Alléluia, Abdullah

Éclairage tamisé, son feutré, aura de mystère partout dans le Club Soda: c’était Mélanie De Biasio.
Photo: Annik MH De Carufel Le Devoir Éclairage tamisé, son feutré, aura de mystère partout dans le Club Soda: c’était Mélanie De Biasio.

Le pianiste sud-africain Abdullah Ibrahim est une leçon d’oecuménisme à lui seul : un musulman qui reconnaît au christianisme et au bouddhisme une influence dans sa musique et dans son approche de la vie. D’où, peut-être, cette impression de méditation apaisante laissée par son spectacle solo du 2 juillet. Et l’envie de crier « Alléluia, Abdullah ! » pour ce moment qui restera le plus marquant de ce 36e festival.

Le moment lumière : Abdullah Ibrahim en solo. À 80 ans, Ibrahim n’a pas la dextérité des virtuoses, mais on ne trouvera pas beaucoup de musiciens pour égaler son sens de la musique, la profondeur de son propos, la beauté des lignes mélodiques ou la richesse rythmique de sa musique. Personne, non plus, pour tirer autant de lumière de si peu de notes. Musique qui enveloppe l’âme, la soulève et la redépose un peu plus loin sur le chemin de la vie.

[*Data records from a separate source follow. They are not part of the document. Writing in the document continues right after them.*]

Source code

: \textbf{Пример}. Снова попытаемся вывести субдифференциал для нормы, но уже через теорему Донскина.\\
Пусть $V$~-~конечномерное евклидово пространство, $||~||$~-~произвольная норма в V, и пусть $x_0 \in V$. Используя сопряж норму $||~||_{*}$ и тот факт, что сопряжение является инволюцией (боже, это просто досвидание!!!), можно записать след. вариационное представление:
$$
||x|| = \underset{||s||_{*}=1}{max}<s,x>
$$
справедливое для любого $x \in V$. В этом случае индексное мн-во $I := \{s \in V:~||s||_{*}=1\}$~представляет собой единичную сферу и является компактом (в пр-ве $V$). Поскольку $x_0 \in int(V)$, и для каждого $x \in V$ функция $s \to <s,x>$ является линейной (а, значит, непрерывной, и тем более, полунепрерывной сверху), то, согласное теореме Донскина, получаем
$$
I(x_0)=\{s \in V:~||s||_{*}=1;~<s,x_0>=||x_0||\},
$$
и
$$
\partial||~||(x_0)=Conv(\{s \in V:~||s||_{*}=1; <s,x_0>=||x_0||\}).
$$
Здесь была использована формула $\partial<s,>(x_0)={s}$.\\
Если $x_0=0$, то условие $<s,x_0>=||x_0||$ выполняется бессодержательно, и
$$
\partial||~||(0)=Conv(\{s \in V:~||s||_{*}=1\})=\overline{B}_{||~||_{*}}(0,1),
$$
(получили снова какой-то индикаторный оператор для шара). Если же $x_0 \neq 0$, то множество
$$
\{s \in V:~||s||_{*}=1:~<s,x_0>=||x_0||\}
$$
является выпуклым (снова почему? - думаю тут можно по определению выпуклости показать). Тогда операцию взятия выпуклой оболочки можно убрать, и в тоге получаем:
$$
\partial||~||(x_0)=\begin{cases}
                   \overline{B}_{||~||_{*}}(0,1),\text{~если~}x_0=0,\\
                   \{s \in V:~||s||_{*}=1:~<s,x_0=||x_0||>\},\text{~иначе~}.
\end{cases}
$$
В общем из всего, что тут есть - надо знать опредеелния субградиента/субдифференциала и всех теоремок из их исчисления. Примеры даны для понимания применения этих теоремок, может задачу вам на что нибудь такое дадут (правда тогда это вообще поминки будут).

Le moment clair-obscur : Mélanie De Biasio. Éclairage tamisé, son feutré, aura de mystère partout dans le Club Soda : c’était Mélanie De Biasio, c’était sur la pointe des pieds, c’était doux, sobre, épuré, raffiné, évocateur, etc. Une bulle comme un voyage, guidé par la voix fragile et bourrée d’émotion de De Biasio.

Le moment New Orleans : Dee Dee Bridgewater. Elle a été théâtrale, sensuelle, exubérante, nuancée : Dee Dee Bridgewater, crâne rasé et rouge aux lèvres, a fait l’effet d’une dose de dynamite dans le théâtre Maisonneuve, avec le New Orleans Jazz Orchestra. Performeuse pur jus pour une musique curative. Jazz-blues plein de cuivres, et vive le Sud.

Le moment groove : GoGo Penguin. Les membres du jeune trio anglais GoGo Penguin ont fait sensation à leur premier passage à Montréal. Jazz urbain dopé d’influences diverses, énergie électro-rock-trip-hop plutôt exaltante, et grooves qui groovent à tout moment.

Le moment moderne : Vijay Iyer. Il a fallu près de 50 minutes avant que le trio du pianiste américain Vijay Iyer arrête de jouer et permette au public d’applaudir à sa juste mesure un groupe qui offrait là une performance mémorable. Jazz à la fois touffu, aérien, délicat, complexe et envoûtant, avec des structures rythmiques et harmoniques magnifiquement modernes.

Le moment du sourire jazz : Omer Avital. Sur la petite scène du Upstairs, Omer Avital exultait en début de festival. Un sourire large comme sa contrebasse, de bout en bout d’une prestation menée en quintet et pédale au plancher d’un jazz hybride : un pied en Orient, l’autre dans le jazz moderne occidental. Vif et vivifiant.

Le moment tisane nocturne : Madeleine Peyroux. Service minimum pour la chanteuse américaine. Assise, enveloppée dans un grand châle, elle a poussé poussivement ses chansons folk-country d’une voix qui manquait d’ampleur et de justesse. Le genre de show tisane nocturne qui impose un café à la sortie.